The Giant’s Causeway has become a symbol for Northern Ireland, demonstrating its significance to the area and its people. The World Heritage Site is intrinsically connected to communities and culture. It boasts an intangible heritage of myths, stories and folklore, alongside built and maritime heritage.
The Story of Finn McCool
Local communities used stories to explain the curious appearance of the Causeway Stones long before the site’s geological origins were known. The most well-known story is that of Finn Mac Cool, or Fionn Mac Cumhaill; this story was first documented by Irish monks in the Medieval period but could be much older.
According to the tale, Finn Mac Cool created the Causeway so that he could reach Scotland and fight his rival, the Scottish giant Benandonner. Finn saw Benandonner in the distance and realised he was much bigger than he had expected, so he fled back home along the causeway, losing a boot along the way and telling his wife Oonagh everything upon his return. However, Benandonner used the causeway to bring the fight to Finn and on reaching Finn’s house he knocked the door and demanded to fight.
Oonagh told Finn to pretend he was asleep and covered him in a blanket. She told Benandonner that Finn was out, and the sleeping Finn was their child Oisin. Benandonner took one look at the enormous baby and feared what size his father must then be. Benandonner fled back to Scotland tearing up the Causeway as he went so that Finn could not follow him, leaving only its remnants at the Giant’s Causeway and at Fingal’s Cave on the Scottish island of Staffa.
Various spots in the WHS, such as the Giant’s Boot, Giant’s Organ and Giant’s Harp, are linked to this tale of Finn Mac Cool.
Stories featuring Finn and other giants are also included in the folklore of other sites within the Causeway Coast and Glens area – see CCGHT’s Mythological Landscape of the Glens of Antrim publication for some examples.
Finn McCool and Bennandonner (National Trust video)
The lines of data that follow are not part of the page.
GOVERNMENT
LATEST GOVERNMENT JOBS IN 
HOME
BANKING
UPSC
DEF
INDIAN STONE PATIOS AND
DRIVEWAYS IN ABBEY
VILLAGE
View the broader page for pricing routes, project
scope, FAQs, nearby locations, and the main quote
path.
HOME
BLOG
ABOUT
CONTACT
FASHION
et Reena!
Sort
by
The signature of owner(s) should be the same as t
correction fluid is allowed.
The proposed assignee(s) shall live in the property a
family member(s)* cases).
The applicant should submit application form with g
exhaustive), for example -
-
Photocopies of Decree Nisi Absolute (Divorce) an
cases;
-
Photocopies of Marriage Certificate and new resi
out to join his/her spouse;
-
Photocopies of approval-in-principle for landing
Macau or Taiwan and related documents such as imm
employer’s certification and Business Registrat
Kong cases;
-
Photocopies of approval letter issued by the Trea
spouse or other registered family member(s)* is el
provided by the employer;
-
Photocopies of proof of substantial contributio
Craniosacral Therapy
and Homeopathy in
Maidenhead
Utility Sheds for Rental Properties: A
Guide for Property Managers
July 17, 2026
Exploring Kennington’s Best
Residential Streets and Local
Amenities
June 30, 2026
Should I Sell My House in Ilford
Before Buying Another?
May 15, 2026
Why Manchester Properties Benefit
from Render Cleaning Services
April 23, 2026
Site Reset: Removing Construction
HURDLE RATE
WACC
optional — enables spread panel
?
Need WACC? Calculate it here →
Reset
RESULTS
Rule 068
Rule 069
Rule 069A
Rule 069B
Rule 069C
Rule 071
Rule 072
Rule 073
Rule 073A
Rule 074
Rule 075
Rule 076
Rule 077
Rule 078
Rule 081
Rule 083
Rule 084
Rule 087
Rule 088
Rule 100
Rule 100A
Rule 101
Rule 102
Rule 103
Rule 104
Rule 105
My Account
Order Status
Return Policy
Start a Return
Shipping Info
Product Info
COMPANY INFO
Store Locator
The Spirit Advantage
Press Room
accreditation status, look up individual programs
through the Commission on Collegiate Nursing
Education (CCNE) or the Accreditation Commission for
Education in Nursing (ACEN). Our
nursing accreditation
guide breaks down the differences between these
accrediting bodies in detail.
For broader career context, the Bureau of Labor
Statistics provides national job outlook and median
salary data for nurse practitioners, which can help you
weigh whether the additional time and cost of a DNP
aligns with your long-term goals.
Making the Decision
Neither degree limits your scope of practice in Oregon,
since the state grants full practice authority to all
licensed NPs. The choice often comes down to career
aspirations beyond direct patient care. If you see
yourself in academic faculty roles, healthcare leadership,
The Giant’s Causeway WHS extends into the marine area and so also includes what is arguably Northern Ireland’s most impressive Historic Wreck Site – the wreck of the Spanish Galleass La Girona. The ship was a part of the Spanish Armada sent by King Phillip II of Spain to invade England in 1588. This naval attack was famously rendered a disaster by bad weather, with the Spanish fleet forced to attempt a lengthy retreat. Several Armada vessels sank off the coast of Ireland while attempting to return to the Iberian peninsula – including the Girona. It sank on 26th October 1588, off Lacada Point. Of 1300 souls on board only 10 people are recorded to have survived the tragedy. A memorial to the victims of the tragedy is located in the nearby bay of Port Na Spaniagh.
Items were recovered from the wreck in the late 1960s by Robert Sténuit, and these treasures can now be seen at the Ulster Museum. The wreck is now designated under the Protection of Wrecks Act 1973 and it is illegal to dive at this site without a licence.
The Giant’s Causeway has been a popular tourist attraction since the 18th century and even featured in early Irish tourist guidebooks of the period. The first Causeway Hotel was built in 1836 and was followed by Kane’s Royal Hotel in the 1860s. Locals would derive income from the site, working as tour guides and selling souvenirs, crafts and ephemera at the stones.
Tourism to the Causeway Coast was boosted with the arrival of the railway to nearby Portrush in the 1850s. In 1887, the world’s first hydroelectric tramway was extended to the Causeway from Bushmills – the tramway closed in 1949.